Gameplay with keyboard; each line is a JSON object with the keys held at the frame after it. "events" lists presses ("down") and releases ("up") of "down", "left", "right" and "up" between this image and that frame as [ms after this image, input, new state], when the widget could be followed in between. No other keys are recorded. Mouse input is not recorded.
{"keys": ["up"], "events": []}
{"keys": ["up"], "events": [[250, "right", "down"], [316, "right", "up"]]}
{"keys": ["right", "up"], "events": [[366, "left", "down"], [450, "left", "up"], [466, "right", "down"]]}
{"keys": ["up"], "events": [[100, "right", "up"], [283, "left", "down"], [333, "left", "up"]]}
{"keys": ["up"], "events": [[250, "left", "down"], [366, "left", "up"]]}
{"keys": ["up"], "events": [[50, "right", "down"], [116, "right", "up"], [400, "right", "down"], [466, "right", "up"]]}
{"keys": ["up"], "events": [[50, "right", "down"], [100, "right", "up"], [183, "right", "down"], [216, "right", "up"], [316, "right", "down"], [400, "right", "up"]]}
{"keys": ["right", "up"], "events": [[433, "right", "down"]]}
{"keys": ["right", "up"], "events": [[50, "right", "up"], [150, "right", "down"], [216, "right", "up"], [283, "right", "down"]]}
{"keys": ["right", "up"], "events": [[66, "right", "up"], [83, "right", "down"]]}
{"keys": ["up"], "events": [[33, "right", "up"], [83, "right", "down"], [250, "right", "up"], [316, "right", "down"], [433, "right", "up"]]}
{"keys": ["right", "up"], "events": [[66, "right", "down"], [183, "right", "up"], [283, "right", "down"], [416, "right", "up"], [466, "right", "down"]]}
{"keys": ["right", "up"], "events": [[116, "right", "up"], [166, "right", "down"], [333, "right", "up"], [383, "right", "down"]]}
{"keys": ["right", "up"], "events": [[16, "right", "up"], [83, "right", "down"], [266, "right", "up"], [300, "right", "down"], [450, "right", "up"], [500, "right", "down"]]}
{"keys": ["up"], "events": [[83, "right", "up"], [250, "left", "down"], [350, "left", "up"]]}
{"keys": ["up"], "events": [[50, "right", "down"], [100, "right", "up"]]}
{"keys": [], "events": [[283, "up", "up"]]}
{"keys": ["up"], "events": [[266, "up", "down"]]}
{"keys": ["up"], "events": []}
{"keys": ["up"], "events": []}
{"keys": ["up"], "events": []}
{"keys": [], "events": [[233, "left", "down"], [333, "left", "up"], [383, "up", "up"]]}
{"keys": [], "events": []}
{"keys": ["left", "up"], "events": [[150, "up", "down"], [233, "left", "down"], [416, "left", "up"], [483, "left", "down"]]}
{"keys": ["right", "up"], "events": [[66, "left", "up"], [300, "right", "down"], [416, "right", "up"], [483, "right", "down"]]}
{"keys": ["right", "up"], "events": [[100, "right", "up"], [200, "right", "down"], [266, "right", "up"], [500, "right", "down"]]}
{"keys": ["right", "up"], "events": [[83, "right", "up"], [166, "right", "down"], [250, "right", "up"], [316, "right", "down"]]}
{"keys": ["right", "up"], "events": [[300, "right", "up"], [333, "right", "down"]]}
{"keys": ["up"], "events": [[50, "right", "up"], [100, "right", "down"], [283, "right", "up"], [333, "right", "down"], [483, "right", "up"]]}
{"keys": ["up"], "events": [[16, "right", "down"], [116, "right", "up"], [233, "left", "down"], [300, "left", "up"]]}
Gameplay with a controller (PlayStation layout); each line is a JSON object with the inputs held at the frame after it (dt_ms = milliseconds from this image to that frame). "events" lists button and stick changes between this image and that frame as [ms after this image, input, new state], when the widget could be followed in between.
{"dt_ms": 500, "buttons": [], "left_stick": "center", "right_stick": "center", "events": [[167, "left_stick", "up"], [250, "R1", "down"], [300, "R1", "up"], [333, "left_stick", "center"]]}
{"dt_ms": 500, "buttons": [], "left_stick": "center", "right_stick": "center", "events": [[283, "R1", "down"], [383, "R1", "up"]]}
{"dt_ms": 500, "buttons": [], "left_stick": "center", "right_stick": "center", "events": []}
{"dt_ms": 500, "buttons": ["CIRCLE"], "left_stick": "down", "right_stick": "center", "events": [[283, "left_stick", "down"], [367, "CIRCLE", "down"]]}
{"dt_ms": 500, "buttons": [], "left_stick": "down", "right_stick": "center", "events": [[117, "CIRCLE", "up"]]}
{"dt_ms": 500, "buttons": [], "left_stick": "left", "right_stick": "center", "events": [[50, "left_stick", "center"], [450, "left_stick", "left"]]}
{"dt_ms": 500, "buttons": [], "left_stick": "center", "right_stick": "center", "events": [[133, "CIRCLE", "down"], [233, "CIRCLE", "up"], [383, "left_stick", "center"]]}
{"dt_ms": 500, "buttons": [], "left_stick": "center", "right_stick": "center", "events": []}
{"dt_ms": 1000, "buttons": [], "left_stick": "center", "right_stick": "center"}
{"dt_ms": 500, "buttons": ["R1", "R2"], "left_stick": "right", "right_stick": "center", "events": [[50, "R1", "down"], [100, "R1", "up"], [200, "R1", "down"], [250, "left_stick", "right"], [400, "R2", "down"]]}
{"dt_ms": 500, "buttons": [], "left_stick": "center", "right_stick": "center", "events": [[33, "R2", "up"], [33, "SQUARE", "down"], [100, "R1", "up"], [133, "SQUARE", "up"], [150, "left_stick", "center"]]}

▶ Task goal: Search the entries above for the string "could". Copy each line in which it appears.

▶ Written response:
Gameplay with keyboard; each line is a JSON object with the keys held at the frame after it. "events" lists presses ("down") and releases ("up") of "down", "left", "right" and "up" between this image and that frame as [ms after this image, input, new state], when the widget could be followed in between. No other keys are recorded. Mouse input is not recorded.
Gameplay with a controller (PlayStation layout); each line is a JSON object with the inputs held at the frame after it (dt_ms = milliseconds from this image to that frame). "events" lists button and stick changes between this image and that frame as [ms after this image, input, new state], when the widget could be followed in between.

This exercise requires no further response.